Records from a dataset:
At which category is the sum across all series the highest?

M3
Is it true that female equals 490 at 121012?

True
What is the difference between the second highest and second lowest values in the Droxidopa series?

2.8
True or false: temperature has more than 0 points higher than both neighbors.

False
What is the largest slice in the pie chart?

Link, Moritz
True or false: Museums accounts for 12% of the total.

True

---

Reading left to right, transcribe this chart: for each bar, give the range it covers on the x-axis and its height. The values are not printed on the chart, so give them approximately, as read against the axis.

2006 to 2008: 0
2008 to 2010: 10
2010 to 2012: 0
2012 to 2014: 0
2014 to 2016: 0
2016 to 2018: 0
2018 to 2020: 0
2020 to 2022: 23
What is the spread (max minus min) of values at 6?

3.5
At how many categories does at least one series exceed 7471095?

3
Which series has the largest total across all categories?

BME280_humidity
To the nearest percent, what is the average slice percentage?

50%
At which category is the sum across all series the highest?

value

...

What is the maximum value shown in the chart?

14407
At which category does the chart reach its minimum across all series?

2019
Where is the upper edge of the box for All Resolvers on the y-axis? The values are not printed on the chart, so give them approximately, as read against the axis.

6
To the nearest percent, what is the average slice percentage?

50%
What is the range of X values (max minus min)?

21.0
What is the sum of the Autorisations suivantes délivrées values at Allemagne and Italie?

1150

PROBLEM REQUIREMENTS:
Pick out every line of the entries above that contains the word "range". Copy each of those lines.

ANSWER BOX:
Reading left to right, transcribe this chart: for each bar, give the range it covers on the x-axis and its height. The values are not printed on the chart, so give them approximately, as read against the axis.
What is the range of X values (max minus min)?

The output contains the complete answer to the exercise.